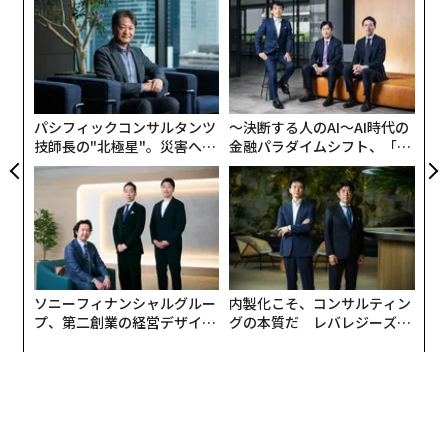
パシ
〜
ラグ
織
う
挑
T
よっ
PA
パシフィックコンサルタンツ
〜決断する人のAI〜AI時代の
技師長の"北極星"。災害への
金融パラダイムシフト、「超
無力感を乗り越え見つけた、
個別化」の核心 【MUFG×ウ
防災一筋20年の答え
ェルスナビ×PwC】
ソニーフィナンシャルグルー
内製化こそ、コンサルティン
プ、第二創業の経営デザイン
グの本質だ レバレジーズが
──カギは意志を引き出し、
実践する、次世代ファームの
束ね、共創すること
全貌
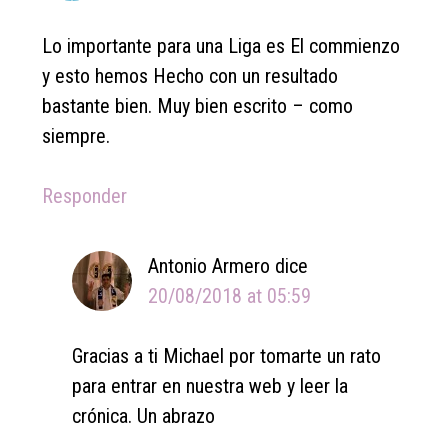
Lo importante para una Liga es El commienzo
y esto hemos Hecho con un resultado
bastante bien. Muy bien escrito – como
siempre.
Responder
Antonio Armero
dice
20/08/2018 at 05:59
Gracias a ti Michael por tomarte un rato
para entrar en nuestra web y leer la
crónica. Un abrazo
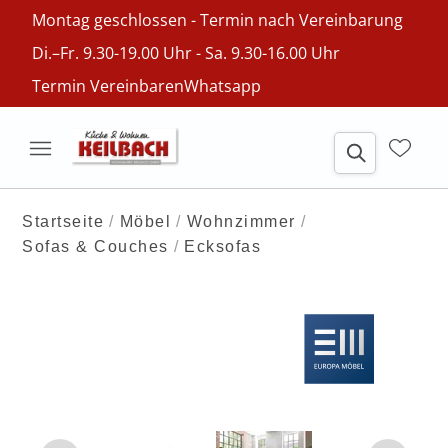
Montag geschlossen - Termin nach Vereinbarung
Di.–Fr. 9.30-19.00 Uhr - Sa. 9.30-16.00 Uhr
Termin Vereinbaren
Whatsapp
Startseite
Möbel
Wohnzimmer
Sofas & Couches
Ecksofas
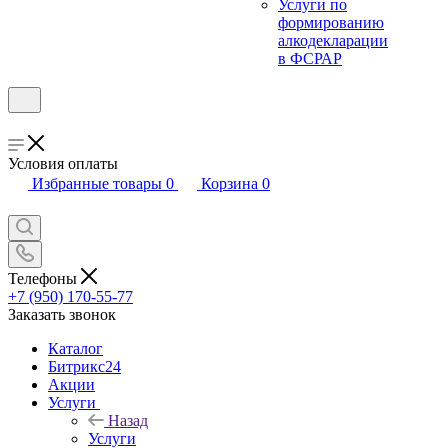
Услуги по
формированию
алкодекларации
в ФСРАР
Условия оплаты
Избранные товары
0
Корзина
0
Телефоны
+7 (950) 170-55-77
Заказать звонок
Каталог
Битрикс24
Акции
Услуги
Назад
Услуги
=======
▸ ASSIGNMENT:
Omitting the pictures, write out the material above exactly as it stands.

▸ WORKED SOLUTION:
パシ
〜
ラグ
織
う
挑
T
よっ
PA
パシフィックコンサルタンツ
〜決断する人のAI〜AI時代の
技師長の"北極星"。災害への
金融パラダイムシフト、「超
無力感を乗り越え見つけた、
個別化」の核心 【MUFG×ウ
防災一筋20年の答え
ェルスナビ×PwC】
ソニーフィナンシャルグルー
内製化こそ、コンサルティン
プ、第二創業の経営デザイン
グの本質だ レバレジーズが
──カギは意志を引き出し、
実践する、次世代ファームの
束ね、共創すること
全貌
Lo importante para una Liga es El commienzo
y esto hemos Hecho con un resultado
bastante bien. Muy bien escrito – como
siempre.
Responder
Antonio Armero
dice
20/08/2018 at 05:59
Gracias a ti Michael por tomarte un rato
para entrar en nuestra web y leer la
crónica. Un abrazo
Montag geschlossen - Termin nach Vereinbarung
Di.–Fr. 9.30-19.00 Uhr - Sa. 9.30-16.00 Uhr
Termin Vereinbaren
Whatsapp
Startseite
Möbel
Wohnzimmer
Sofas & Couches
Ecksofas
Услуги по
формированию
алкодекларации
в ФСРАР
Условия оплаты
Избранные товары
0
Корзина
0
Телефоны
+7 (950) 170-55-77
Заказать звонок
Каталог
Битрикс24
Акции
Услуги
Назад
Услуги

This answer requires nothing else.